======== DATA TO USE ========
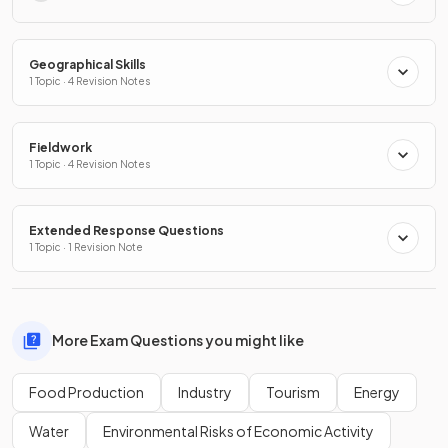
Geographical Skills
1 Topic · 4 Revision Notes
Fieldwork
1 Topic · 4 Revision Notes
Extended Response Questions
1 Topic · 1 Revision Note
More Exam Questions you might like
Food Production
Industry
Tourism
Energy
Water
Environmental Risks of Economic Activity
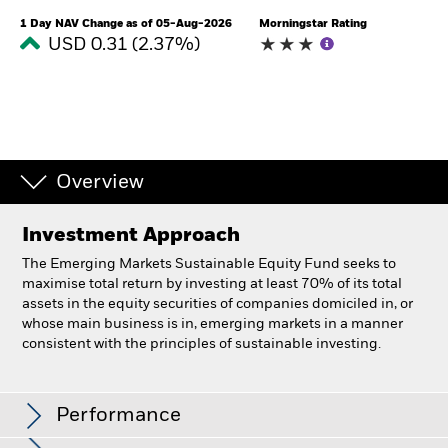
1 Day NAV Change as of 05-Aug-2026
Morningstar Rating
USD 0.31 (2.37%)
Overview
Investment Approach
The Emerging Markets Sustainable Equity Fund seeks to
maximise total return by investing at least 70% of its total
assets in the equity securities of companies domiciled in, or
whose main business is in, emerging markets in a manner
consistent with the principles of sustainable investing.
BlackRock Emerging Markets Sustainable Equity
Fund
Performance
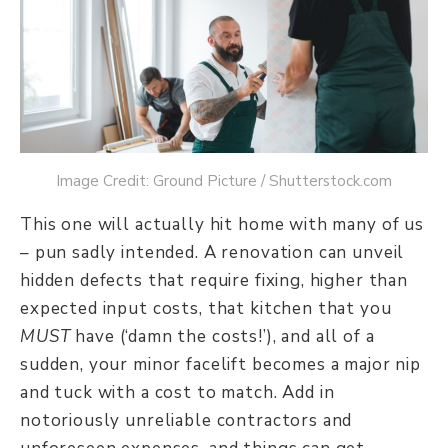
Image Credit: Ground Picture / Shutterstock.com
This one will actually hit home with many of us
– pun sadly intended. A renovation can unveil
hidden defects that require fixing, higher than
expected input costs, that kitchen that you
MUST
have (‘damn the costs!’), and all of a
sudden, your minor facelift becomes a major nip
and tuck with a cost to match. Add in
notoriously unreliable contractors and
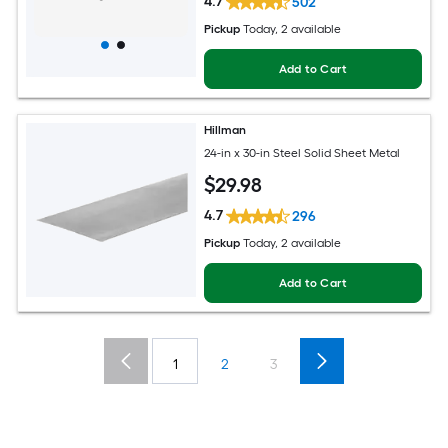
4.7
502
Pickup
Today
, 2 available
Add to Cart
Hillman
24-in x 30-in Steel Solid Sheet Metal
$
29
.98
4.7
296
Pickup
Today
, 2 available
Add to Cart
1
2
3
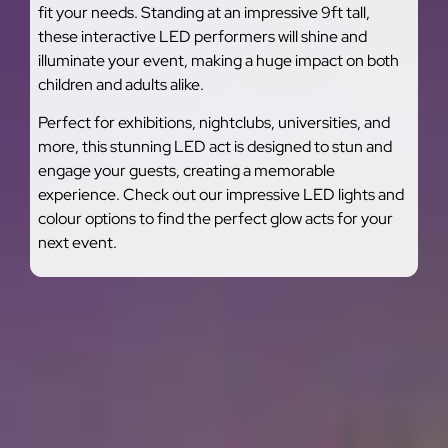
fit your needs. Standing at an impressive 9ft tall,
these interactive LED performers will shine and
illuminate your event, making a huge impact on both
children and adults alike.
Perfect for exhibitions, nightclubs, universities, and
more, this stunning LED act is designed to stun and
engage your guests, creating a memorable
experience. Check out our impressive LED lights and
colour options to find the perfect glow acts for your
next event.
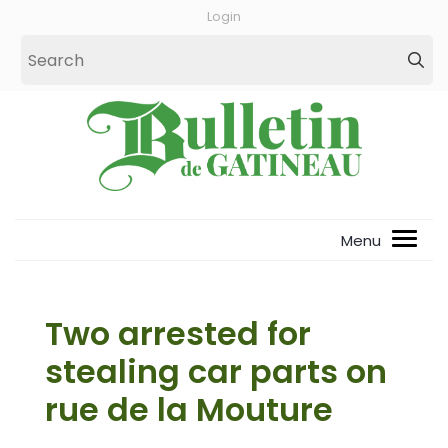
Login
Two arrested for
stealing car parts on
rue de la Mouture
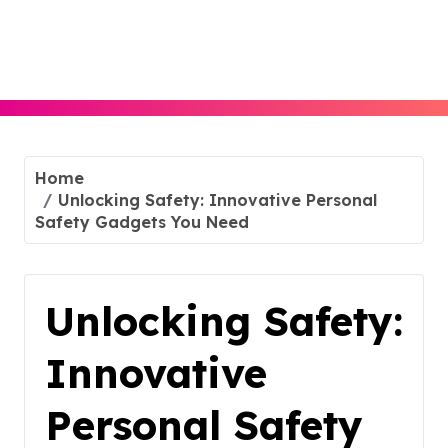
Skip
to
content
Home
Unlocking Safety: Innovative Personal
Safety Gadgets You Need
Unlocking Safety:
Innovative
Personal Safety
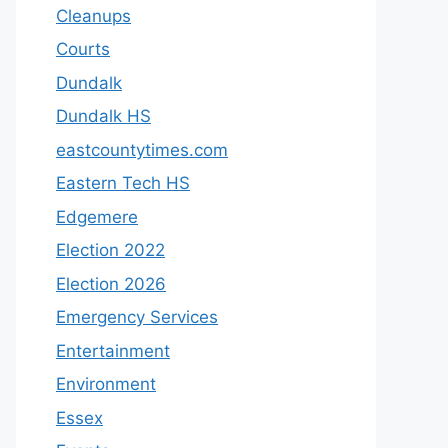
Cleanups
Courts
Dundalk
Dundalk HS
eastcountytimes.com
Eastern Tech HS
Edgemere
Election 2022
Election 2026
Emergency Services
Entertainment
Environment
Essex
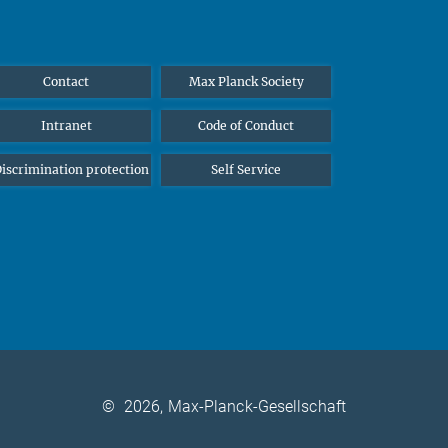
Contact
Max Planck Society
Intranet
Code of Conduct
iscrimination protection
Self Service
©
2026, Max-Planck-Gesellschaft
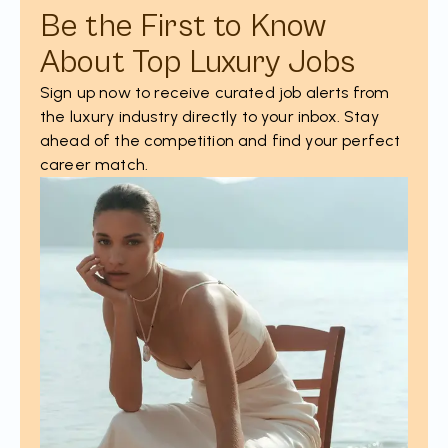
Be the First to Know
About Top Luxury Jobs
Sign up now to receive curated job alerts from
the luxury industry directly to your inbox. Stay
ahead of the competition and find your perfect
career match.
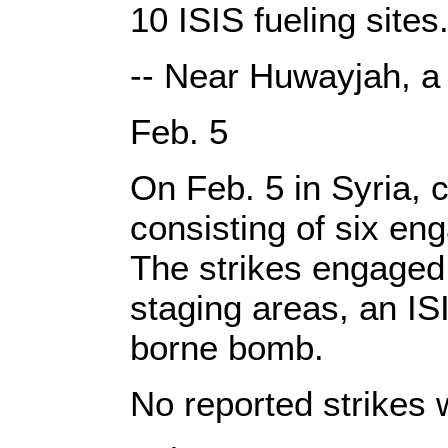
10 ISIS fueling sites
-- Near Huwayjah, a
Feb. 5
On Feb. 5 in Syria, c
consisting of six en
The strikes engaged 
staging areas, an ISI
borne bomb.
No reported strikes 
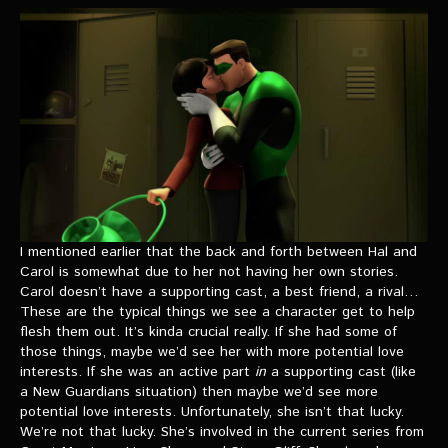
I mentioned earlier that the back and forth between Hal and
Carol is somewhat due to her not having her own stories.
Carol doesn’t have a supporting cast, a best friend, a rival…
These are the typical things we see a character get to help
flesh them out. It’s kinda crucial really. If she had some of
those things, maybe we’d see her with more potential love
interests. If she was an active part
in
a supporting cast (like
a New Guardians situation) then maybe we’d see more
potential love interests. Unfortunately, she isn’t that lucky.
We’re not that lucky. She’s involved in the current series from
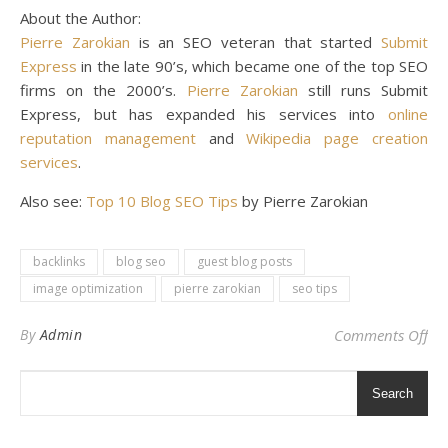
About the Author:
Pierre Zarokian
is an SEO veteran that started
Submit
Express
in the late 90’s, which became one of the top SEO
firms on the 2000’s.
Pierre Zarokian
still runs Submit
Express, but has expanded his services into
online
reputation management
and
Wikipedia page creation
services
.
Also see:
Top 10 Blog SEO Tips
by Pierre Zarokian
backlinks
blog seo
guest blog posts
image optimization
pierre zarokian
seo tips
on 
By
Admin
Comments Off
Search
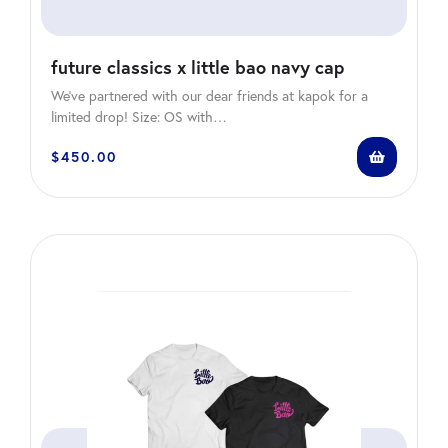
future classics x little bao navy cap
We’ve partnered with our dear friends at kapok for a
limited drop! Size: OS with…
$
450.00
========
ASSIGNED TASK - Make an exact copy of the listing. Leave its pictures out.

TASK SOLUTION -
Geographical Skills
1 Topic · 4 Revision Notes
Fieldwork
1 Topic · 4 Revision Notes
Extended Response Questions
1 Topic · 1 Revision Note
More Exam Questions you might like
Food Production
Industry
Tourism
Energy
Water
Environmental Risks of Economic Activity
1 Day NAV Change as of 05-Aug-2026
Morningstar Rating
USD 0.31 (2.37%)
Overview
Investment Approach
The Emerging Markets Sustainable Equity Fund seeks to
maximise total return by investing at least 70% of its total
assets in the equity securities of companies domiciled in, or
whose main business is in, emerging markets in a manner
consistent with the principles of sustainable investing.
BlackRock Emerging Markets Sustainable Equity
Fund
Performance
Image Credit: Ground Picture / Shutterstock.com
This one will actually hit home with many of us
– pun sadly intended. A renovation can unveil
hidden defects that require fixing, higher than
expected input costs, that kitchen that you
MUST
have (‘damn the costs!’), and all of a
sudden, your minor facelift becomes a major nip
and tuck with a cost to match. Add in
notoriously unreliable contractors and
4.7
502
Pickup
Today
, 2 available
Add to Cart
Hillman
24-in x 30-in Steel Solid Sheet Metal
$
29
.98
4.7
296
Pickup
Today
, 2 available
Add to Cart
1
2
3
fit your needs. Standing at an impressive 9ft tall,
these interactive LED performers will shine and
illuminate your event, making a huge impact on both
children and adults alike.
Perfect for exhibitions, nightclubs, universities, and
more, this stunning LED act is designed to stun and
engage your guests, creating a memorable
experience. Check out our impressive LED lights and
colour options to find the perfect glow acts for your
next event.
Login
Two arrested for
stealing car parts on
rue de la Mouture
Skip
to
content
Home
Unlocking Safety: Innovative Personal
Safety Gadgets You Need
Unlocking Safety:
Innovative
Personal Safety
Cleanups
Courts
Dundalk
Dundalk HS
eastcountytimes.com
Eastern Tech HS
Edgemere
Election 2022
Election 2026
Emergency Services
Entertainment
Environment
Essex
Contact
Max Planck Society
Intranet
Code of Conduct
iscrimination protection
Self Service
©
2026, Max-Planck-Gesellschaft
Be the First to Know
About Top Luxury Jobs
Sign up now to receive curated job alerts from
the luxury industry directly to your inbox. Stay
ahead of the competition and find your perfect
career match.
10 ISIS fueling sites
-- Near Huwayjah, a
Feb. 5
On Feb. 5 in Syria, c
consisting of six en
The strikes engaged 
staging areas, an ISI
borne bomb.
No reported strikes 
I mentioned earlier that the back and forth between Hal and
Carol is somewhat due to her not having her own stories.
Carol doesn’t have a supporting cast, a best friend, a rival…
These are the typical things we see a character get to help
flesh them out. It’s kinda crucial really. If she had some of
those things, maybe we’d see her with more potential love
interests. If she was an active part
in
a supporting cast (like
a New Guardians situation) then maybe we’d see more
potential love interests. Unfortunately, she isn’t that lucky.
We’re not that lucky. She’s involved in the current series from
About the Author:
Pierre Zarokian
is an SEO veteran that started
Submit
Express
in the late 90’s, which became one of the top SEO
firms on the 2000’s.
Pierre Zarokian
still runs Submit
Express, but has expanded his services into
online
reputation management
and
Wikipedia page creation
services
.
Also see:
Top 10 Blog SEO Tips
by Pierre Zarokian
backlinks
blog seo
guest blog posts
image optimization
pierre zarokian
seo tips
on 
By
Admin
Comments Off
Search
future classics x little bao navy cap
We’ve partnered with our dear friends at kapok for a
limited drop! Size: OS with…
$
450.00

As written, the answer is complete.